> [Task prompt]:
Leave out the pictures, and retype only the lines from the beginning of the material through the line that contains "middle mcp: (280, 200)", including both.
──────── Information supplied
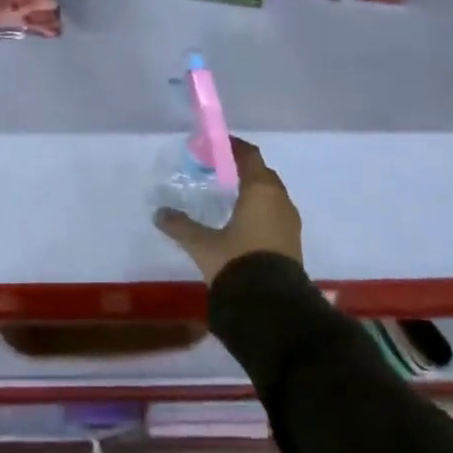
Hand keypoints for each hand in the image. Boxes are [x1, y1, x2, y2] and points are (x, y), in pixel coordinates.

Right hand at [156, 138, 302, 284]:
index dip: (233, 147)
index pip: (249, 155)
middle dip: (242, 168)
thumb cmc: (237, 263)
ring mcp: (290, 222)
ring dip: (253, 190)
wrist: (273, 308)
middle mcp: (280, 200)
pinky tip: (243, 221)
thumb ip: (181, 226)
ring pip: (271, 194)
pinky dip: (260, 209)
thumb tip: (159, 213)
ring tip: (229, 195)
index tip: (215, 144)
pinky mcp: (292, 242)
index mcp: (260, 190)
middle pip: (262, 173)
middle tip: (218, 169)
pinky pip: (275, 213)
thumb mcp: (203, 245)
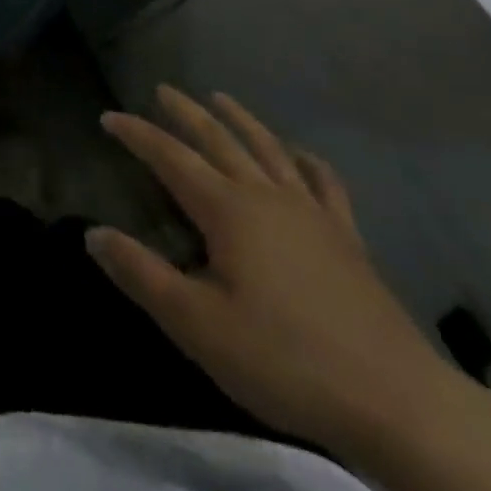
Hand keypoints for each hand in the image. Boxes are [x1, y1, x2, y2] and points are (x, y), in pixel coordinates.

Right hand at [90, 85, 461, 456]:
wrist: (398, 402)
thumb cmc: (284, 360)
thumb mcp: (197, 325)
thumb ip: (142, 274)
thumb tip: (93, 233)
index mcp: (226, 210)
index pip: (169, 158)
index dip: (137, 134)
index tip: (108, 116)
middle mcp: (265, 195)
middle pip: (218, 139)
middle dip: (186, 112)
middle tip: (162, 88)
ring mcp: (311, 213)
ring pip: (268, 149)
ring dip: (241, 120)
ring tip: (221, 98)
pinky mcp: (347, 239)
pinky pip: (324, 184)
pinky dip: (308, 162)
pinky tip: (302, 154)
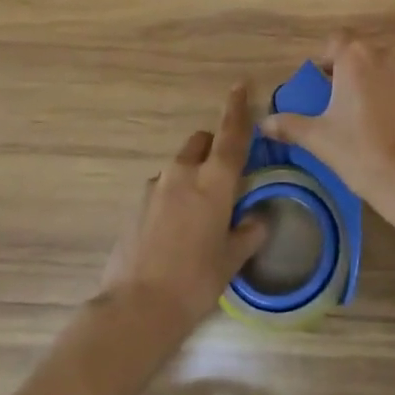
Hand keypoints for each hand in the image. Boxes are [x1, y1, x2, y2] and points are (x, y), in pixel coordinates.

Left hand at [100, 84, 268, 336]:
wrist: (137, 308)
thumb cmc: (196, 281)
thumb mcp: (232, 259)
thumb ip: (249, 232)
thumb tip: (259, 218)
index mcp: (215, 181)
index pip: (231, 135)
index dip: (237, 109)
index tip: (240, 86)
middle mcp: (184, 173)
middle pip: (201, 142)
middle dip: (214, 147)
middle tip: (225, 174)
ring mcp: (156, 187)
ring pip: (180, 164)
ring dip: (193, 173)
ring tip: (200, 210)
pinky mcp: (136, 206)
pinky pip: (163, 188)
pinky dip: (173, 195)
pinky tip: (176, 228)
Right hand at [262, 33, 394, 213]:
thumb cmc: (361, 151)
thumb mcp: (319, 139)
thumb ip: (290, 125)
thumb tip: (264, 124)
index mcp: (357, 57)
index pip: (337, 40)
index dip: (328, 59)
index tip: (324, 84)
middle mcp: (389, 54)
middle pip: (365, 54)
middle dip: (354, 73)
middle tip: (345, 104)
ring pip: (391, 70)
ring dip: (380, 84)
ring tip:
────────────────
> [Written response]:
Hand keypoints for each hand in the image. Boxes are [x1, y1, x2, y2] and points are (x, y), in pixel coordinates.

Right hand at [156, 138, 302, 284]:
index dip: (233, 147)
index pip: (249, 155)
middle dip: (242, 168)
thumb cmc: (237, 263)
ring mcp: (290, 222)
ring dip: (253, 190)
wrist: (273, 308)
middle mcp: (280, 200)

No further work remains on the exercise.